My first group therapy session involved another evaluation. An inventory, if you will. As I sat in a circle of folding chairs with other offenders of one kind or another, we read through a list and checked off all that applied. In essence we were taking stock of our life affairs. The list was in quarters. The first dealt with my physical environment, the second my health & emotional balance, the third was money, and the fourth relationships. Are all your clothes pressed and clean? No wrinkles, baskets of laundry, torn, out-of-date or ill-fitting clothes? (Seriously?) I didn’t score too badly…62 out of 100 is passing, right? Still, each of the items listed was something I wouldn’t mind being able to check off. Some of them I wanted more badly than others, but seeing them all in black and white made it hard for me to deny that it was something I can make happen if only I’m willing to make an effort. I can still hear my Mama when I brought home a 96% on a test…where are the other four points? Where are my other 58 points?
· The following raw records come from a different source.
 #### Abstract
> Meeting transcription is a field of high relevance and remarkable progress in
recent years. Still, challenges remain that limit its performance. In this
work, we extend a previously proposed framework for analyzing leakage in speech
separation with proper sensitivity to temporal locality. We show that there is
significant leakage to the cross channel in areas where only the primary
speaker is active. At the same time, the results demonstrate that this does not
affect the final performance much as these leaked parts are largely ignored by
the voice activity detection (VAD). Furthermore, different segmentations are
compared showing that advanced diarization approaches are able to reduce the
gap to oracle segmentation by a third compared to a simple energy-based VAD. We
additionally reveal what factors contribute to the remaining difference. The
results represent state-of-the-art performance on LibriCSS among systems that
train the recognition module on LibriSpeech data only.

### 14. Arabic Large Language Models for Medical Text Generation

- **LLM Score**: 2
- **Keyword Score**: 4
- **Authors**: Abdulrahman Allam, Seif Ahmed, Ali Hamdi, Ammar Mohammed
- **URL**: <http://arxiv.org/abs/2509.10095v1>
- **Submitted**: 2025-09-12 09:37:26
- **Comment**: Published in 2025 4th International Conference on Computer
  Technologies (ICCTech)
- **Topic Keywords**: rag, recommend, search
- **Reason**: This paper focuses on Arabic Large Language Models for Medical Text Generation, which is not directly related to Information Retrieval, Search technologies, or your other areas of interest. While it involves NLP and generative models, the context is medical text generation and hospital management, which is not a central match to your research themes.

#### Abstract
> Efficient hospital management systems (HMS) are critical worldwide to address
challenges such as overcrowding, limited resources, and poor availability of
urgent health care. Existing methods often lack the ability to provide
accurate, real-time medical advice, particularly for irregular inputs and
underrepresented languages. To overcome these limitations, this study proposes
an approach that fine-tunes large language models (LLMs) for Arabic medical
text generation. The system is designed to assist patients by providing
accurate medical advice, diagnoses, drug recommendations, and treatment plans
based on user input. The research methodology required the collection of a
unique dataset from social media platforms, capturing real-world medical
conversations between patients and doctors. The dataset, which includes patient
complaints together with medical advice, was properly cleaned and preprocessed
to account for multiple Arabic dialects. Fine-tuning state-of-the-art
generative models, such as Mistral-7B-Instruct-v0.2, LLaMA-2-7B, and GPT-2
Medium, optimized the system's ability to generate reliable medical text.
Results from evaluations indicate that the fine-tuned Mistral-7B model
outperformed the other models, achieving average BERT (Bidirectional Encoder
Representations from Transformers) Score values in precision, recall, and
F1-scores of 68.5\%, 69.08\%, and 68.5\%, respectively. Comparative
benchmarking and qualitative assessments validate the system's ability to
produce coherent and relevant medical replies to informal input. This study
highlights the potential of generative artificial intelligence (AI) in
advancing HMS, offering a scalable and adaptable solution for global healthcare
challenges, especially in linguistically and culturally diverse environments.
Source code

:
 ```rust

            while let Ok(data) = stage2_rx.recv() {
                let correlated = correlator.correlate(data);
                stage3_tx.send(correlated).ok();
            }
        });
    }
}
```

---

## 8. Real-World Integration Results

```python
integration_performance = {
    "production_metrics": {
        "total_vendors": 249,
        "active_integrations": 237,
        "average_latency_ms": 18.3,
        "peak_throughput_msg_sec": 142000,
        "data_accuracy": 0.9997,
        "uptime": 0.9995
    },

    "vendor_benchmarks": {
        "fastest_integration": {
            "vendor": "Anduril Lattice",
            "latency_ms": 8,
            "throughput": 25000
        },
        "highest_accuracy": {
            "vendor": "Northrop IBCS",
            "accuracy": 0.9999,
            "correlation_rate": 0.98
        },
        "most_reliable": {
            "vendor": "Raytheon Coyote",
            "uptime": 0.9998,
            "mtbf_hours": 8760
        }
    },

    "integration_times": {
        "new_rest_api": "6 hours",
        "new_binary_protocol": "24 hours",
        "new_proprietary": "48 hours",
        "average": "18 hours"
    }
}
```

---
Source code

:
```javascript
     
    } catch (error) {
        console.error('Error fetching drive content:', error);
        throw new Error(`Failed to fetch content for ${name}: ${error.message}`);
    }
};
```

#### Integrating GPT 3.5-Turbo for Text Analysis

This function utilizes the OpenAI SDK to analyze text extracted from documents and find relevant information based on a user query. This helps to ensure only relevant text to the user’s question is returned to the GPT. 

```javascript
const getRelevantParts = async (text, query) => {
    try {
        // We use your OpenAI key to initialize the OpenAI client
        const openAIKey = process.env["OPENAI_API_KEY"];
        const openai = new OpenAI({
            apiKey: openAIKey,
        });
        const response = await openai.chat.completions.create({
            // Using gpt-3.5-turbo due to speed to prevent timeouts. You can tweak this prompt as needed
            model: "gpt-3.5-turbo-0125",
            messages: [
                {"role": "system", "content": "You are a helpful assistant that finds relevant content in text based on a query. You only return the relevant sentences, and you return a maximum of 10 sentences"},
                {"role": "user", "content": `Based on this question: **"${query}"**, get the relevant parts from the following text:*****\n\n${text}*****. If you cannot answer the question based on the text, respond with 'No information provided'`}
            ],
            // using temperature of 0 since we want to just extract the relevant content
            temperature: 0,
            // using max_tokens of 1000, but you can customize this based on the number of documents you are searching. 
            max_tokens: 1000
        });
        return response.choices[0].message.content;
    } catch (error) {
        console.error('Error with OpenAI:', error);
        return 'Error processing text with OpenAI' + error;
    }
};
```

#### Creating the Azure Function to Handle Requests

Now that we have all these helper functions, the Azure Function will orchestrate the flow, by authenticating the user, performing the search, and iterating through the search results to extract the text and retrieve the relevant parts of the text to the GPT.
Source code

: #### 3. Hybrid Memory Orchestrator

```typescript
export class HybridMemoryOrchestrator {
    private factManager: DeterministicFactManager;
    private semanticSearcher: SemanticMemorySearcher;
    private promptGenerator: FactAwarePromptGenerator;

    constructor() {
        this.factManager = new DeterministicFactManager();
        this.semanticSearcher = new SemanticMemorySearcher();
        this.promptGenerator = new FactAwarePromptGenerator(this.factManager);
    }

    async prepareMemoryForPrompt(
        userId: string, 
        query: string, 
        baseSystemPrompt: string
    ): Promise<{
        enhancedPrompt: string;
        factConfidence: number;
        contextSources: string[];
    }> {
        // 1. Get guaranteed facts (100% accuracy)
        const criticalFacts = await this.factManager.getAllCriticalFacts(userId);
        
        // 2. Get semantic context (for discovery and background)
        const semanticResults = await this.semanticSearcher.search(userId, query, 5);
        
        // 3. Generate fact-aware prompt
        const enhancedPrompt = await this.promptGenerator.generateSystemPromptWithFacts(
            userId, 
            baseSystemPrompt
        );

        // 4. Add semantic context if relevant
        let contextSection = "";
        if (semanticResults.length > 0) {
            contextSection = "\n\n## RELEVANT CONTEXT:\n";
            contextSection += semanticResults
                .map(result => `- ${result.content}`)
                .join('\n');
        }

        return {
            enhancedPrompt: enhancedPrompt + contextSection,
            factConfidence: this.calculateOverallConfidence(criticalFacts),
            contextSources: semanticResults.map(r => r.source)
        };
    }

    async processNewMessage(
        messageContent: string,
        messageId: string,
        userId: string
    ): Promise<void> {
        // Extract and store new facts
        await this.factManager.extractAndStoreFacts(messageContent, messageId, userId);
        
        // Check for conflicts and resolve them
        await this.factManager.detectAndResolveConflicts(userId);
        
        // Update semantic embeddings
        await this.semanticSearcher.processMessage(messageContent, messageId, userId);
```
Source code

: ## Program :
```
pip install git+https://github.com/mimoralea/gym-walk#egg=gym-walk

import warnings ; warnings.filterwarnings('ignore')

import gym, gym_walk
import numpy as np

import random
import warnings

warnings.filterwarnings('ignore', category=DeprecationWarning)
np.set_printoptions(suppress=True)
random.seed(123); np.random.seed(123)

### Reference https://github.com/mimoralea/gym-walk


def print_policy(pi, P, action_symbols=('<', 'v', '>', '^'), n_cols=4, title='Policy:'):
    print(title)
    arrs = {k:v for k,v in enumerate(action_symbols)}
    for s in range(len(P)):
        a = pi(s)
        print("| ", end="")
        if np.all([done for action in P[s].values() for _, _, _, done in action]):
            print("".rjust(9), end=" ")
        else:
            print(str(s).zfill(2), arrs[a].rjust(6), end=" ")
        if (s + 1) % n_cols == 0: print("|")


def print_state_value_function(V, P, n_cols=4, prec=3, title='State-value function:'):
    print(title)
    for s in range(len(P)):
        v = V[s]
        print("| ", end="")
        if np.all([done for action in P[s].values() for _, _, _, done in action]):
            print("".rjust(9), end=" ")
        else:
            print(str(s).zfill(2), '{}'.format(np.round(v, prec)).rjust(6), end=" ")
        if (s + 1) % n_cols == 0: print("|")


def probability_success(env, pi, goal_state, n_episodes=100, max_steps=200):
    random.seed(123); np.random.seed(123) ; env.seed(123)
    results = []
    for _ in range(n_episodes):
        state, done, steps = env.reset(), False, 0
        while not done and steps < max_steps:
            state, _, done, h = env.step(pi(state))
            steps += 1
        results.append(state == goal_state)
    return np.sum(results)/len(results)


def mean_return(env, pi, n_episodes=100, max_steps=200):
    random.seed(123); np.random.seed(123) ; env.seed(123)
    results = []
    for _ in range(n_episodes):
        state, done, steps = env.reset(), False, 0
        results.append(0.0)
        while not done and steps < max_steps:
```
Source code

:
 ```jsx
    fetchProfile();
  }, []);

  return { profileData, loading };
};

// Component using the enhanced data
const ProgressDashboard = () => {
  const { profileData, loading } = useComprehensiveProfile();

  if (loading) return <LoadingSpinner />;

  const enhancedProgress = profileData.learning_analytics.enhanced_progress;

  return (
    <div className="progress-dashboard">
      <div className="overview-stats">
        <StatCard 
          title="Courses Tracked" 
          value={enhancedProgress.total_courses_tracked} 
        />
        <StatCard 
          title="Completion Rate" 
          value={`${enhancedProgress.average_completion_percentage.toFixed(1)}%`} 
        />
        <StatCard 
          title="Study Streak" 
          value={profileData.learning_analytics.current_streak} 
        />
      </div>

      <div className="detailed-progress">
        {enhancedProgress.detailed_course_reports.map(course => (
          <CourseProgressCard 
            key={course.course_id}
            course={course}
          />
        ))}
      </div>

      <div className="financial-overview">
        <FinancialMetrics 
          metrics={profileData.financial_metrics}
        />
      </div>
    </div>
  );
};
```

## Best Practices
Another evaluation, or test, that I am faced with now is the urine test. I’ve alluded to this but I think it’s important that I’m very clear about what is expected of me in my probation. I can be given a urine screening at any time during my probation. Not just for drugs, mind you, but for alcohol, too. And, contrary to what I once believed, alcohol can be detected in your urine for up to 80 hours after consumption. If for any reason at all I am tested and alcohol is detected in my urine I am violating the conditions of my probation and the privilege of serving it free may be revoked– I can go to jail for the remainder of my probation period.

This policy bothers me on principle. I don’t think it’s right that after one DUI conviction my government can police my personal choices to that extent. Still, it is what it is and I do not want to be sent to jail – I will comply. At first I was pretty clever about things, counting the days until my next probation appointment, figuring out just how much I could get away with. The choice to go totally sober only came later, at a court-ordered evaluation. “This is not about a glass of wine here and there,” she told me, “from this point on this is about abstinence.” Maybe I’m blowing things out of proportion. They probably won’t test me if I don’t give them a reason to…but what if they did? Could I live with myself if I risked being forcibly taken from my family? From my son?

And so rather than fight it, I’m doing it. I’m doing a sober evaluation of my environment, my finances, my habits, and my relationships – including my relationship with alcohol and drugs. I’m going to grow because I’m willing and there’s room. I’m also going to pick up skills along the way and I can’t help but wonder if one of those skills will be consistent evaluation.